─── Source data ───

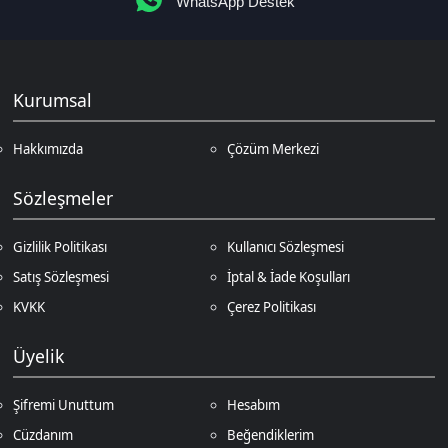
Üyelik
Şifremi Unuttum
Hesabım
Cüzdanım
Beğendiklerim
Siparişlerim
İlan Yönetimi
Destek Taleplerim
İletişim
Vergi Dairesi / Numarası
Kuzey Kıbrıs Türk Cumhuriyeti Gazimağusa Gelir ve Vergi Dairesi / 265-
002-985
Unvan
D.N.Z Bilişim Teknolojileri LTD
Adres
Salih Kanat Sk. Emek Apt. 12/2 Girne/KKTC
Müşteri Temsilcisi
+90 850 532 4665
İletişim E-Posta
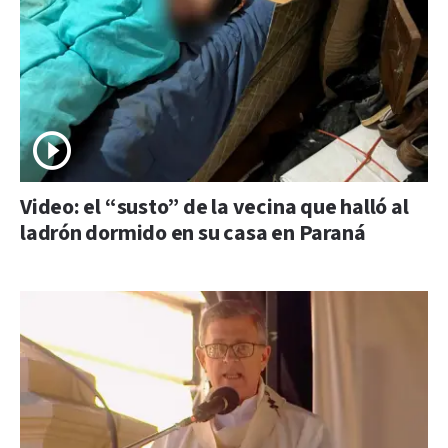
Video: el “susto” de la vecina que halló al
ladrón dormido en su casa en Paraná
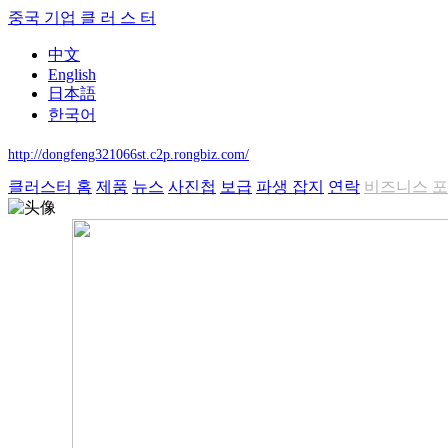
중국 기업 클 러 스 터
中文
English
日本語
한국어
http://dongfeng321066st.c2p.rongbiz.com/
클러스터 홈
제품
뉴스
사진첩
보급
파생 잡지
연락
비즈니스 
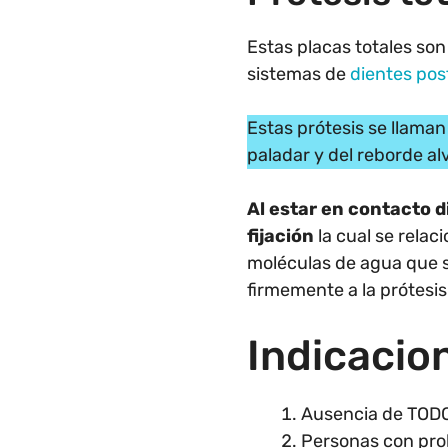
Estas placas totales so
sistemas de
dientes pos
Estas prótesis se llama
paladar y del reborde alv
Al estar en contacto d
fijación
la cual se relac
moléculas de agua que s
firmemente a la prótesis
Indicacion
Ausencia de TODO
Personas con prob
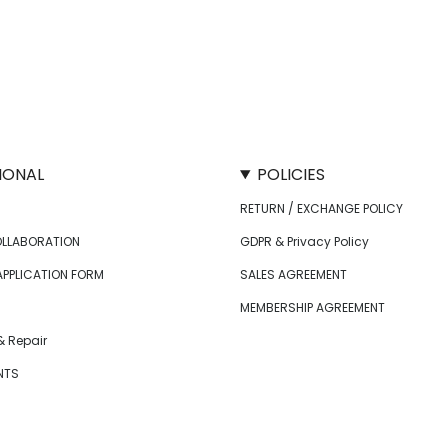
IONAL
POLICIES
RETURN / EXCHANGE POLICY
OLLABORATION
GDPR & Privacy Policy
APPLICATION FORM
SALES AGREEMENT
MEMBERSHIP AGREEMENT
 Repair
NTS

───

What is needed —
Reproduce the data above line for line, from its first line through the line containing "Ausencia de TODO", both ends included, with the pictures omitted and nothing more.

Written answer —
Üyelik
Şifremi Unuttum
Hesabım
Cüzdanım
Beğendiklerim
Siparişlerim
İlan Yönetimi
Destek Taleplerim
İletişim
Vergi Dairesi / Numarası
Kuzey Kıbrıs Türk Cumhuriyeti Gazimağusa Gelir ve Vergi Dairesi / 265-
002-985
Unvan
D.N.Z Bilişim Teknolojileri LTD
Adres
Salih Kanat Sk. Emek Apt. 12/2 Girne/KKTC
Müşteri Temsilcisi
+90 850 532 4665
İletişim E-Posta
Video: el “susto” de la vecina que halló al
ladrón dormido en su casa en Paraná
중국 기업 클 러 스 터
中文
English
日本語
한국어
http://dongfeng321066st.c2p.rongbiz.com/
클러스터 홈
제품
뉴스
사진첩
보급
파생 잡지
연락
비즈니스 
Estas placas totales so
sistemas de
dientes pos
Estas prótesis se llama
paladar y del reborde alv
Al estar en contacto d
fijación
la cual se relac
moléculas de agua que s
firmemente a la prótesis
Indicacion
Ausencia de TODO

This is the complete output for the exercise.